***** Page text

[time-nuts] When NTP goes wrong...

Magnus Danielson magnus at rubidium.dyndns.org
Sat Oct 24 19:50:57 UTC 2015 

Bob,

It was linked from the article. Some 18 pages of reading. Go and read 
it. I will when I get the time... can somebody skew my time by skew my 
NTP? Just read the article, it tells you how to pull it off.

Cheers,
Magnus

On 10/24/2015 03:02 PM, Bob Camp wrote:
> Hi
>
> Without the real paper(s) they are referencing, it’s impossible to evaluate what they
> are saying. In order to actually address their points, it will have to be done on a paper
> by paper basis.
>
> Bob
>
>> On Oct 24, 2015, at 6:36 AM, Florian Teply <usenet at teply.info> wrote:
>>
>> Am Wed, 21 Oct 2015 22:54:15 -0700
>> schrieb Rob Seaman <seaman at noao.edu>:
>>
>>> Mark Sims said:
>>>
>>>> Ars Technica just put up a piece on the effects of various attacks
>>>> on NTP with a link to the original paper.

**********
***** Source material

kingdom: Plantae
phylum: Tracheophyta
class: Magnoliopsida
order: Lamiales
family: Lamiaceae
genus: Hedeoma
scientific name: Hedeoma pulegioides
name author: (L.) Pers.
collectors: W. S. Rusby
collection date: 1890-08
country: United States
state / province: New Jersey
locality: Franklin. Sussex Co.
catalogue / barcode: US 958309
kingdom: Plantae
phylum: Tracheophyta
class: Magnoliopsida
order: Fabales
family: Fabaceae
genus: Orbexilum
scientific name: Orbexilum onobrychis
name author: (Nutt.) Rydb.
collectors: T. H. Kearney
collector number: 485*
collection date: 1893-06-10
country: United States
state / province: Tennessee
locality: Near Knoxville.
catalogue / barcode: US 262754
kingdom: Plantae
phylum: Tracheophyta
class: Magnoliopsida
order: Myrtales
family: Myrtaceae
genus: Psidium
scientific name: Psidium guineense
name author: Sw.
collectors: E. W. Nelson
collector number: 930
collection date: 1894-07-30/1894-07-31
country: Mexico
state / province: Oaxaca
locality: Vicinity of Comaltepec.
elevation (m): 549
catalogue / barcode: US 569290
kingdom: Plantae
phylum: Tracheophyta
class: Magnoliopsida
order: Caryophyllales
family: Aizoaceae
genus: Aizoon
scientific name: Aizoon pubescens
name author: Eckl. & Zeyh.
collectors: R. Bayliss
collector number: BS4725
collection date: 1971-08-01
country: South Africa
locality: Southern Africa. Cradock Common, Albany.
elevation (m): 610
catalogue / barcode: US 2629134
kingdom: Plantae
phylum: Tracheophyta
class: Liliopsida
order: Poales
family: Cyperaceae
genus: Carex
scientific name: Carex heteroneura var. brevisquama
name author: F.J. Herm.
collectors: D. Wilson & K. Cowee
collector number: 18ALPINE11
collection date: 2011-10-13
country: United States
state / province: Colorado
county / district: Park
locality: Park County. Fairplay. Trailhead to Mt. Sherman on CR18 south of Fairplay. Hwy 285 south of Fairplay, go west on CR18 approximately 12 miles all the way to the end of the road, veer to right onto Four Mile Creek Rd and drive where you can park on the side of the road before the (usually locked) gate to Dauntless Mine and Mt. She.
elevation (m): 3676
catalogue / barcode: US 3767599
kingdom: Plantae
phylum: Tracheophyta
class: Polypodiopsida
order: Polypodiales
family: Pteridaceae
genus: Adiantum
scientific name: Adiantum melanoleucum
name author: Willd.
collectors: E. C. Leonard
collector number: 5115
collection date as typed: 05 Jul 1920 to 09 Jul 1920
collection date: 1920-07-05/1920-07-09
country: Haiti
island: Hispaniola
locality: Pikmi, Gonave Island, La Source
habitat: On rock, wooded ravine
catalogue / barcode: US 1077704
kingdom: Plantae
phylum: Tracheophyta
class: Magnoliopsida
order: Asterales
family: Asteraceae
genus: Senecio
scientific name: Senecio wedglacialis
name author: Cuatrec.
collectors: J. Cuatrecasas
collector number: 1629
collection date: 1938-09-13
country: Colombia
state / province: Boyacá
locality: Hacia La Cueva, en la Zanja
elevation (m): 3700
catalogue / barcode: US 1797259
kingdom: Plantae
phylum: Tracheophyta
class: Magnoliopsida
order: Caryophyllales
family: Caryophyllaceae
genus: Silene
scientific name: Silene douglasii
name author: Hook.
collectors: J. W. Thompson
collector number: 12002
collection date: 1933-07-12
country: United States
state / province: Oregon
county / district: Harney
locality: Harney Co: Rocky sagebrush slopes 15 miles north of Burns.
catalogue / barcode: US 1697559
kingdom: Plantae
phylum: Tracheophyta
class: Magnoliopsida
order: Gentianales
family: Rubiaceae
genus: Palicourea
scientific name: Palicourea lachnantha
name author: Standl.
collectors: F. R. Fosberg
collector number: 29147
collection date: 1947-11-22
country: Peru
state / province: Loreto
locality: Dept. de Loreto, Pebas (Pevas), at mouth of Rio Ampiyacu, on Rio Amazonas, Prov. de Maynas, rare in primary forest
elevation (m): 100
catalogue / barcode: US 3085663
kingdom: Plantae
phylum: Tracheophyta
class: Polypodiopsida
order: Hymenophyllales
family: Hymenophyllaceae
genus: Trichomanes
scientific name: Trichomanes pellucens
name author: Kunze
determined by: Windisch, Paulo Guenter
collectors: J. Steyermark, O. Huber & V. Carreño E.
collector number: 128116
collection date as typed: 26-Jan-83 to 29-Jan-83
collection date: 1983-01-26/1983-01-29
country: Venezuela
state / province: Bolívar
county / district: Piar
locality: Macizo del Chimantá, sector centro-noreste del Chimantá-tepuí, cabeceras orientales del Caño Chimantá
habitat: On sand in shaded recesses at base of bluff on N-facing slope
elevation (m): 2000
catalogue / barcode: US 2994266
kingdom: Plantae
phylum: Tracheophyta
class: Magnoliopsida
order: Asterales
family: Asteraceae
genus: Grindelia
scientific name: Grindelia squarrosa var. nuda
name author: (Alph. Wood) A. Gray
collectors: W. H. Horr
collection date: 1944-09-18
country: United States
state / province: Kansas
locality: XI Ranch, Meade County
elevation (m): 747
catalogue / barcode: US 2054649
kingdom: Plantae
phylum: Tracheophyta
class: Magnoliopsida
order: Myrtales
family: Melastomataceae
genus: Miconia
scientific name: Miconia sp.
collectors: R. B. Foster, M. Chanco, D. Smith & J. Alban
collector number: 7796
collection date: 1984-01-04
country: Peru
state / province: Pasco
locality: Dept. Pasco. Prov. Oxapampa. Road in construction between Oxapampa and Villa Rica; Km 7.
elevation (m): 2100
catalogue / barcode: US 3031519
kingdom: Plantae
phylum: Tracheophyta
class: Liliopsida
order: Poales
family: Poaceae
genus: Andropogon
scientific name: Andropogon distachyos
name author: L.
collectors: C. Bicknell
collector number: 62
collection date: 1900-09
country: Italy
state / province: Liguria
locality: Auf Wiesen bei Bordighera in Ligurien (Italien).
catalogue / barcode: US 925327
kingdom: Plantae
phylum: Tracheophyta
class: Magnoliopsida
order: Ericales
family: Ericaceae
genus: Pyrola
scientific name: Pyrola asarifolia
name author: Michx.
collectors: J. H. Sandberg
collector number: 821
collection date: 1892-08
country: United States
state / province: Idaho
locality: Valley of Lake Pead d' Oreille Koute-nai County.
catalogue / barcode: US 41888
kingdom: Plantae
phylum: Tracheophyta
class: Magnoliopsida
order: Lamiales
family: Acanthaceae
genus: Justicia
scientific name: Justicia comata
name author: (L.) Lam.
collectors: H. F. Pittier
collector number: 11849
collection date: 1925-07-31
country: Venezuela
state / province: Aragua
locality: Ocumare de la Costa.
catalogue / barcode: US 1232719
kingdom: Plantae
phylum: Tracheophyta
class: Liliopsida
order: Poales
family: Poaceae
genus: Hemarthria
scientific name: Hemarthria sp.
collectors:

**********

▶ Work item
In the NTP thread, why does Magnus tell Bob to go and read the paper? Answer in one to three sentences.

▶ Answer to the problem
Bob had said that without the real papers the article refers to, its claims can't be evaluated. Magnus replies that the paper was linked from the article, some 18 pages long, so Bob can read it himself.